In theory I think it would be possible that it's a combination of "all recovery partitions share the same FS identifier and are verified before transaction playback" (it is a pre-packaged WIM file after all) and "the transaction log stores the FS identifier of the partition the changes are meant for", but in my opinion the latter part is a very weird architecture to choose.
If this is a backdoor, I appreciate how clever they were hiding it. If this is a bug, the person who discovered it probably has a whole lot more ready to publish.
i dont know how much fiddling around you may have done to make a win11 install local and secure, but but if you dont get it right the first time, most often the next update will involve re-installation of bloatkrapp.
the in house usage is apparently to allow bypass of bitlocker by the winRE recovery environment.
this has been exploited for some time already, allowing malicious uses of trustedinstaller ACL.
ive had to deal with persistent installs using exactly this route, and a really nasty one will brick your machine if you dont knock out its components in proper sequence pwning the trusted installer account, and disabling the viral recovery mechanism.
source:
the concept is to shield the TPM its bus, and any keys whith the CPU chip.
https://pulsesecurity.co.nz/articles/TPM-sniffing
The best way would be to arguably keep the key completely off the TPM and use remote attestation. There's some preboot products out there like WinMagic SecureDoc* that use a little Linux partition, spin up just enough to get a network connection up to a remote server, provide authentication services, and then send the Bitlocker key down, unlock the partition, and chainload onwards to Windows.

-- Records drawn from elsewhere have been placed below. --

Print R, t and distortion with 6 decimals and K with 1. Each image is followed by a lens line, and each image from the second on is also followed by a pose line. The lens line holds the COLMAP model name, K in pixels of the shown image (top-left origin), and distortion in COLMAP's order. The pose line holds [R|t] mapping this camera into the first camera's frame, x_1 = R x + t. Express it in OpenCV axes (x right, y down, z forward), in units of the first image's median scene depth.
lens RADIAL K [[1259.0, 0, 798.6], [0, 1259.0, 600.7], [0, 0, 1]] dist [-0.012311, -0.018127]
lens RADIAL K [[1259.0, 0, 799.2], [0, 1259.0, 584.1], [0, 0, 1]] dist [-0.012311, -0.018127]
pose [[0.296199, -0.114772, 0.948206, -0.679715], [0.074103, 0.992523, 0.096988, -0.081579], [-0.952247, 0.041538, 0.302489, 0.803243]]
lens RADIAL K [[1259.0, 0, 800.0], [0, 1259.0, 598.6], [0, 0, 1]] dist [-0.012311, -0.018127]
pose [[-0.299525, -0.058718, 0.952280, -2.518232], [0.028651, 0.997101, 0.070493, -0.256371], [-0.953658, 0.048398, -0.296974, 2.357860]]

* I acquired an enterprise device on eBay and was VERY surprised to find this product on it as the preboot protector. Zero way to crack in from my end, so I applaud it. There's even some MFA solutions they offer around this! https://winmagic.com/en/solutions/mfa-windows-login/
Maybe Microsoft should spend less energy threatening researchers and more on not shipping the slop code in the first place.
Precisely. /Your/ customers. I have no obligation to them and you profit handsomely from them. I'm not sure you can use "opposition" as a strategy to ameliorate your own negligence followed by inaction.
GitHub bans security researcher who posted zero-day Windows exploits
I hope the promise of a July 14th threat goes as planned. They need to hurt. And everyone needs to see the risks they are taking by using their products.
Microsoft is making all indications that it is behaving like a colossal dick. It’s not a good look. As always: if you find yourself in a deep hole, stop digging.
Usually, when an individual is that upset, the group or corporation is wrong and tries to shape public perception by lying.
Since when is publishing zero days a crime anyway? Shame on Microslop for these intimidation tactics. The real crime is vibe coding operating systems.
You can create a key or similar attribute which has an unlock policy based on those PCR values. If you play back the log of PCR write events from first principles (the log can be captured for debug purposes), you'll put the TPM into the same state and should be able to use anything protected by the respective policy.
For attestation, I presume you're thinking about sending an attested PCR quote - in that case, the TPM uses a non-extractable key to sign the current PCR states. As you can put the PCRs into the "correct" state, you'd be able to get a signed attestation the system is in that state.